The total cost of ownership advantage extends beyond chip pricing. Gaudi 3's integrated Ethernet networking eliminates the need for expensive InfiniBand switches that Nvidia-based clusters typically require. This can reduce networking costs by 30-50% in multi-node AI training configurations.

Intel is also offering co-engineering resources and dedicated support teams to help European partners optimize their Gaudi 3 deployments. This hands-on approach contrasts with Nvidia's model, where smaller cloud providers often struggle to get direct engineering support.

Software Ecosystem Remains the Biggest Challenge

Despite hardware advantages, Gaudi 3's software ecosystem remains its Achilles' heel. Nvidia's CUDA platform has been the de facto standard for AI development for over a decade, and most AI frameworks, libraries, and pre-trained models are optimized for CUDA first.

Intel counters with its Habana SynapseAI software suite, which supports popular frameworks like PyTorch and TensorFlow. The company has also invested heavily in the oneAPI initiative, designed to provide a unified programming model across Intel's hardware portfolio.

Recent improvements have narrowed the software gap considerably:

  • PyTorch integration with Gaudi 3 now covers most major model architectures
  • Hugging Face has added native Gaudi optimization for its Transformers library
  • Intel provides pre-optimized model configurations for popular LLMs including Llama 2, Mistral, and Falcon
  • DeepSpeed and Megatron support enables distributed training across Gaudi 3 clusters
  • Docker containers and Kubernetes orchestration tools are available for production deployments

However, developers migrating from CUDA-based workflows still face a learning curve. European providers are addressing this by offering managed AI services that abstract away the underlying hardware differences.

What This Means for Businesses and Developers

For AI practitioners and businesses operating in Europe, the growing availability of Gaudi 3 compute represents a meaningful expansion of options. Organizations that have been waitlisted for Nvidia GPU capacity or priced out of hyperscaler AI instances now have a viable path to deploying AI workloads.

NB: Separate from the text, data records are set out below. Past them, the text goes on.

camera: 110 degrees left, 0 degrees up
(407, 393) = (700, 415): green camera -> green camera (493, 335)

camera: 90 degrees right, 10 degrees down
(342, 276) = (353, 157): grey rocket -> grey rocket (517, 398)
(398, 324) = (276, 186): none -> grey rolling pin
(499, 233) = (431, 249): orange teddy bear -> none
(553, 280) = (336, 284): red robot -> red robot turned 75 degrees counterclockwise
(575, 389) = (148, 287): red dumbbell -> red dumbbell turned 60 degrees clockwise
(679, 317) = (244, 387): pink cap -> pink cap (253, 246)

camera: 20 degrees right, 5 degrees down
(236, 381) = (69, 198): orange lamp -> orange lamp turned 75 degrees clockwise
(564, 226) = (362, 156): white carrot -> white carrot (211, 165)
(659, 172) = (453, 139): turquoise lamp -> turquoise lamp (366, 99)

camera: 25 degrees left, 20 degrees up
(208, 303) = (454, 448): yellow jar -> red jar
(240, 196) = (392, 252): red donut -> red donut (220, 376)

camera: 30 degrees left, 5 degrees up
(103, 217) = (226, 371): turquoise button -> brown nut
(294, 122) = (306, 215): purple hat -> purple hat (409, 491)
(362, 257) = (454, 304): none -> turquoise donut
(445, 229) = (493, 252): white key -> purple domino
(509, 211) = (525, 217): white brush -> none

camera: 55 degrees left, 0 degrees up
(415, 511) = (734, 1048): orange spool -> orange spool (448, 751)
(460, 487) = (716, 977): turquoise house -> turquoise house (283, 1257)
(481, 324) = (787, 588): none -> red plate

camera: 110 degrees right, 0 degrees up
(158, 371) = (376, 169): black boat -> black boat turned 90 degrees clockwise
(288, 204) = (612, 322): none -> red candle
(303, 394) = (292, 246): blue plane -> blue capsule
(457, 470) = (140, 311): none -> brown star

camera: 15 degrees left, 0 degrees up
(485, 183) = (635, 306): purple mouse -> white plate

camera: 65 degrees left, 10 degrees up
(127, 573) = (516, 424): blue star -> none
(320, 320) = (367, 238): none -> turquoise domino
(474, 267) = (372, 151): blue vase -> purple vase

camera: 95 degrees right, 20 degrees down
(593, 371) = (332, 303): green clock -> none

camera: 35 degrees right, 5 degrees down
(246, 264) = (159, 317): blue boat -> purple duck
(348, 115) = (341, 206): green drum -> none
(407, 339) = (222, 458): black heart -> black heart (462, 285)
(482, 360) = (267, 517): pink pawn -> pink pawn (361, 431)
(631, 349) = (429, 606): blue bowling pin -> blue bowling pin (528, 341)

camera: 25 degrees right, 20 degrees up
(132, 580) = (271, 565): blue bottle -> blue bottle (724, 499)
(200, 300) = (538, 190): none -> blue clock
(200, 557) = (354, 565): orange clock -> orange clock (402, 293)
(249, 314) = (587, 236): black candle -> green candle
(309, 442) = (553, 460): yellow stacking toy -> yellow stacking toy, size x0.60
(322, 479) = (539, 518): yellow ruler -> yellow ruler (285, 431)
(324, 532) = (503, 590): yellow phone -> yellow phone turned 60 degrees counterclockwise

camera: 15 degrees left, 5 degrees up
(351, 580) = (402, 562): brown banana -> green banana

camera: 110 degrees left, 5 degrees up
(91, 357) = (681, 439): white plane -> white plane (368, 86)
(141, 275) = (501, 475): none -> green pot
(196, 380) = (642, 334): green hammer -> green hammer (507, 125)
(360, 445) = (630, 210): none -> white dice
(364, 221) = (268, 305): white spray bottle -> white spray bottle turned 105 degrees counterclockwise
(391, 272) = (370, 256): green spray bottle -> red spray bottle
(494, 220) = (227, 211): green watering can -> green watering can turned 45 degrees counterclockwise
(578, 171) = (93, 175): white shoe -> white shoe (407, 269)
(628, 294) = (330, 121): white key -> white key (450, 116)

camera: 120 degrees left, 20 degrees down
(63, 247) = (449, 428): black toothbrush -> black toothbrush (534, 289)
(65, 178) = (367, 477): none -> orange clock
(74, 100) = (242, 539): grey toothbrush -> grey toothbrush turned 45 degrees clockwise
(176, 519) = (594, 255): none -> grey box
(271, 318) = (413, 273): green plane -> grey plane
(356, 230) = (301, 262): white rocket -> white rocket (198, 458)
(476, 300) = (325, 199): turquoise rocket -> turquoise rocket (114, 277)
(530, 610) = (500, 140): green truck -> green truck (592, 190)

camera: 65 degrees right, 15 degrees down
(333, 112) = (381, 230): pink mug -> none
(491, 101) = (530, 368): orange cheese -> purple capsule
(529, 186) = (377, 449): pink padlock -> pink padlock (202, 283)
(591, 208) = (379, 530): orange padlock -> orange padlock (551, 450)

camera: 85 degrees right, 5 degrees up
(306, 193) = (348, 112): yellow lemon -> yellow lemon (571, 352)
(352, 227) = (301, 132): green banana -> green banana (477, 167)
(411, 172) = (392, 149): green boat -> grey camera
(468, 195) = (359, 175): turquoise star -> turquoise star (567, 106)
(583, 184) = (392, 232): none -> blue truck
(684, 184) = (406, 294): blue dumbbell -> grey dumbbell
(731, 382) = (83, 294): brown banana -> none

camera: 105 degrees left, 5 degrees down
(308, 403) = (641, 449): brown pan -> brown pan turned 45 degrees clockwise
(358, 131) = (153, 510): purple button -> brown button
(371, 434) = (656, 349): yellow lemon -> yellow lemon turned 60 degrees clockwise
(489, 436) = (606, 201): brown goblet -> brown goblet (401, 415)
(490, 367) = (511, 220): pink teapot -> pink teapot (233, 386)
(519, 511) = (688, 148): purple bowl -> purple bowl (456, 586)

The practical implications are significant. Startups and mid-size companies can access AI training and inference compute at lower price points. European enterprises subject to data residency requirements can keep AI workloads within EU borders on European-operated infrastructure.

Developers should note that while Gaudi 3 handles most transformer-based workloads efficiently, some specialized CUDA-dependent workflows may require adaptation. The best use cases today include LLM fine-tuning, inference serving, recommendation systems, and computer vision tasks.

Looking Ahead: Gaudi's Role in a Multi-Vendor Future

The European adoption of Gaudi 3 reflects a broader industry shift toward multi-vendor AI infrastructure. As AI compute demand continues to outstrip supply, reliance on a single chip maker — however capable — poses unacceptable risk for many organizations.

Intel has already announced plans for Gaudi 4 (codenamed Falcon Shores), expected in late 2025, which will integrate CPU and AI accelerator capabilities onto a single chip. If Intel delivers on its performance promises, the next generation could compete more directly with Nvidia's upcoming B200 and B100 GPUs.

The European market may prove to be Gaudi's strongest foothold globally. The combination of sovereignty concerns, cost sensitivity, energy efficiency requirements, and Intel's local manufacturing investments creates a uniquely favorable environment. If Intel can continue improving its software ecosystem and maintaining competitive pricing, Gaudi 3 — and its successors — could establish a durable position in Europe's AI infrastructure stack.

For Nvidia, the message is clear: even in a market it dominates, complacency is not an option. European customers are actively seeking alternatives, and Intel is finally delivering hardware that makes switching a realistic proposition.